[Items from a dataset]
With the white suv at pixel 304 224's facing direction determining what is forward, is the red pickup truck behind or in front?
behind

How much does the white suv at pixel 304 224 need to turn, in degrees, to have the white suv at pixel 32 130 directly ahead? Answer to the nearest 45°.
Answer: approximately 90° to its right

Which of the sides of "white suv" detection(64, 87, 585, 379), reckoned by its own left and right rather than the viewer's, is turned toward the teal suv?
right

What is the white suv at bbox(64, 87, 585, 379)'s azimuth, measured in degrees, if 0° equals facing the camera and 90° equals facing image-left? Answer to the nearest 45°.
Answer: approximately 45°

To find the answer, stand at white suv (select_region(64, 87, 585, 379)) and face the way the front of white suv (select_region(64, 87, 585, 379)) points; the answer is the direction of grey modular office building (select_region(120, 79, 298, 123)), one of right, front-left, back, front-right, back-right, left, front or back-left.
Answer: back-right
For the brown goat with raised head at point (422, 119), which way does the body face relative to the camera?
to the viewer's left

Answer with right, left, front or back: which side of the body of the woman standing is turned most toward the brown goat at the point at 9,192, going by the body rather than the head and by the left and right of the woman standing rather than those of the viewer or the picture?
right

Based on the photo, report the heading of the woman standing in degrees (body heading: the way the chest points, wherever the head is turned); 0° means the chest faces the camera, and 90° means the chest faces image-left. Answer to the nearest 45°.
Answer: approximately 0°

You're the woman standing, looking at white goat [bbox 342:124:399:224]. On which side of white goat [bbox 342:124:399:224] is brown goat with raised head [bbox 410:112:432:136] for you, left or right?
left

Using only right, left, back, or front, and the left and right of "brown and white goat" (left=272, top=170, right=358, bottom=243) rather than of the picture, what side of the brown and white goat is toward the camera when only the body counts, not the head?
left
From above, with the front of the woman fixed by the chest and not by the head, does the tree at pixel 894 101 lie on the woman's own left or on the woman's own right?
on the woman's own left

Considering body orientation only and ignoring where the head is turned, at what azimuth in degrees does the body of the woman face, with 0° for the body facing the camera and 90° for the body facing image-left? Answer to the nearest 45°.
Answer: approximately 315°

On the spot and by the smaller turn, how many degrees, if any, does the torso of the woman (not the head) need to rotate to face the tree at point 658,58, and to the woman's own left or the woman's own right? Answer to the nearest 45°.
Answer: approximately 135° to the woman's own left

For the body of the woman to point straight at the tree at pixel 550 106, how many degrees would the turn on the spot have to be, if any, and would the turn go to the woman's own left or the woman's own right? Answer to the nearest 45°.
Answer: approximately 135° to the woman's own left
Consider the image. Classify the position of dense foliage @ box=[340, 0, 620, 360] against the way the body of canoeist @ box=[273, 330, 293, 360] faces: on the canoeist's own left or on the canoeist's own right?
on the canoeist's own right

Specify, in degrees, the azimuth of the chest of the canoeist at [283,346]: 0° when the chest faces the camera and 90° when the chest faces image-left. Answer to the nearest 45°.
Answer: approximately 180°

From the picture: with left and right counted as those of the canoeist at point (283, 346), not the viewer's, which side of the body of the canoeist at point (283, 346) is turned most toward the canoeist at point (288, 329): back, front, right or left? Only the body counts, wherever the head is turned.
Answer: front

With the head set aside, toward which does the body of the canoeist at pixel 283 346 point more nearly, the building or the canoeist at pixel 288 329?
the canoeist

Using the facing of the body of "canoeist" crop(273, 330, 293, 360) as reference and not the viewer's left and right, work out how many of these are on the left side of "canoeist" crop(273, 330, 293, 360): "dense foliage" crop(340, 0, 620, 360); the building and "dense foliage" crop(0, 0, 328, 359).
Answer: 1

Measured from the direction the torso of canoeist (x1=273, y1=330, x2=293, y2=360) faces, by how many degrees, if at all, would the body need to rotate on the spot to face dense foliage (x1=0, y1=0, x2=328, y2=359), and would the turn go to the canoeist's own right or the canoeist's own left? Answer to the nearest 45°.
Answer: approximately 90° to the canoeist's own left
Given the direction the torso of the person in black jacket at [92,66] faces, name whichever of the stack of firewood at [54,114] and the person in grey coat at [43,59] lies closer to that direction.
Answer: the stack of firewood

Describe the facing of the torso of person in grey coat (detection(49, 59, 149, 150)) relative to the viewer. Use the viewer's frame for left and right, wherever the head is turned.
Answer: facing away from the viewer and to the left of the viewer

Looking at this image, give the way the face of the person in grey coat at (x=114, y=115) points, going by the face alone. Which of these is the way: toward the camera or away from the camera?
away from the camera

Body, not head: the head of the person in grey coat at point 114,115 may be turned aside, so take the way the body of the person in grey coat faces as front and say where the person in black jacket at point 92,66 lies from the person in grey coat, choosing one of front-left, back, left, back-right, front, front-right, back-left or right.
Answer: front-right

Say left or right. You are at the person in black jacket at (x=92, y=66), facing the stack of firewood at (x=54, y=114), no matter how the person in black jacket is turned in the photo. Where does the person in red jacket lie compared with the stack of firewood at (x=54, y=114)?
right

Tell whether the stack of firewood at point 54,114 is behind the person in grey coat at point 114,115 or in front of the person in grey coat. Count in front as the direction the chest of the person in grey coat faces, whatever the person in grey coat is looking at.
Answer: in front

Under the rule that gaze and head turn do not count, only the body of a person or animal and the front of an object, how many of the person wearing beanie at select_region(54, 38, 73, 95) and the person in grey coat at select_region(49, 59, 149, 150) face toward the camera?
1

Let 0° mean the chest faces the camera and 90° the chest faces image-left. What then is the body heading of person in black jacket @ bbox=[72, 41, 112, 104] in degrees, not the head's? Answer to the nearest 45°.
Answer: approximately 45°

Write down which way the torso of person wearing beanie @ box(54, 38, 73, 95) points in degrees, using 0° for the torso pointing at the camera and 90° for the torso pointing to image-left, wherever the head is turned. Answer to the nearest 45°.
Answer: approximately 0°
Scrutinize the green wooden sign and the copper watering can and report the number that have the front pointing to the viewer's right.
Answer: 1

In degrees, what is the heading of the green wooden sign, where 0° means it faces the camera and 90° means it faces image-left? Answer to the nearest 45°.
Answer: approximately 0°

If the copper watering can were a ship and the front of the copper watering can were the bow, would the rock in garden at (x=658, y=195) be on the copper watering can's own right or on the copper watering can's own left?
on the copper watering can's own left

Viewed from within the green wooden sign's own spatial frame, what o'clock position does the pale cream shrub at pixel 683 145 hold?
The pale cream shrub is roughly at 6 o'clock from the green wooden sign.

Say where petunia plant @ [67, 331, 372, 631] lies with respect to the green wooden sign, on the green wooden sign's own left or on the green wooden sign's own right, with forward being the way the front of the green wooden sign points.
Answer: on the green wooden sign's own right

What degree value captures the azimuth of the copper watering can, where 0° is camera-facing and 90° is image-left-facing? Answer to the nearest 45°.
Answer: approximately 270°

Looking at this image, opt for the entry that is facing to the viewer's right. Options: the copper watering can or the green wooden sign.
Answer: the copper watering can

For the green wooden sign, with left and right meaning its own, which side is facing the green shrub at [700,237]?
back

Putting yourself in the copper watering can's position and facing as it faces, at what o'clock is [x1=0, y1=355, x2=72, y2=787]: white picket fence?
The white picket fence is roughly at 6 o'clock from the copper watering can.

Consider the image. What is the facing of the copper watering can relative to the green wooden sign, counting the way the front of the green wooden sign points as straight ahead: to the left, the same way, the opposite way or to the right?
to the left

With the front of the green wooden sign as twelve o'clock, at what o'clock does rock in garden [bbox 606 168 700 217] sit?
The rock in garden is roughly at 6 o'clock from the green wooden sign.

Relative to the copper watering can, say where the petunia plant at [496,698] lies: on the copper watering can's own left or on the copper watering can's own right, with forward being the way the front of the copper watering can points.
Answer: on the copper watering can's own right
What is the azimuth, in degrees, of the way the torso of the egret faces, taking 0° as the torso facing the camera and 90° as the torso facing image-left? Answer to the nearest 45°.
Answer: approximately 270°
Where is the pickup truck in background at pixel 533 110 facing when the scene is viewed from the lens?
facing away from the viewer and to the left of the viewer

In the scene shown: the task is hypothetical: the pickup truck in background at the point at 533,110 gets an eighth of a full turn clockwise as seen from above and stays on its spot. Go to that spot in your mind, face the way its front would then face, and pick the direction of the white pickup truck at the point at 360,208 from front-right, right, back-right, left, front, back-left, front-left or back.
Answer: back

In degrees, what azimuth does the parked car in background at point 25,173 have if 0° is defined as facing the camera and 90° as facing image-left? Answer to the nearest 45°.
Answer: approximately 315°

Problem details –
Set down exactly, and only, the lines from the one with "With the front of the green" to the final line of the data.

Task response –
With the front of the green wooden sign as twelve o'clock, at what o'clock does rock in garden [bbox 606 168 700 217] sit?
The rock in garden is roughly at 6 o'clock from the green wooden sign.

Relative to the copper watering can, say where the petunia plant at [496,698] lies: on the copper watering can's own left or on the copper watering can's own right, with forward being the way the front of the copper watering can points.
Answer: on the copper watering can's own right
What is the azimuth, in degrees, of the way the torso of the egret faces, taking 0° as the torso facing the camera and 90° as the torso facing image-left? Answer to the nearest 45°.
Answer: approximately 270°
Where is the pickup truck in background at pixel 533 110 facing when the scene is viewed from the lens?
facing away from the viewer and to the left of the viewer

In the scene shown: the task is hypothetical: the pickup truck in background at the point at 533,110 gets an eighth of a full turn clockwise as seen from above and stays on its spot. Go to that spot in your mind, face the way its front would then face, and pick the direction of the white pickup truck at the point at 360,208 from front-right, right, back-right, left, front, back-left, front-left or back.
Answer: back

In degrees, what azimuth does the parked car in background at point 25,173 have if 0° is defined as facing the camera and 90° as facing image-left? Answer to the nearest 45°.
Answer: approximately 315°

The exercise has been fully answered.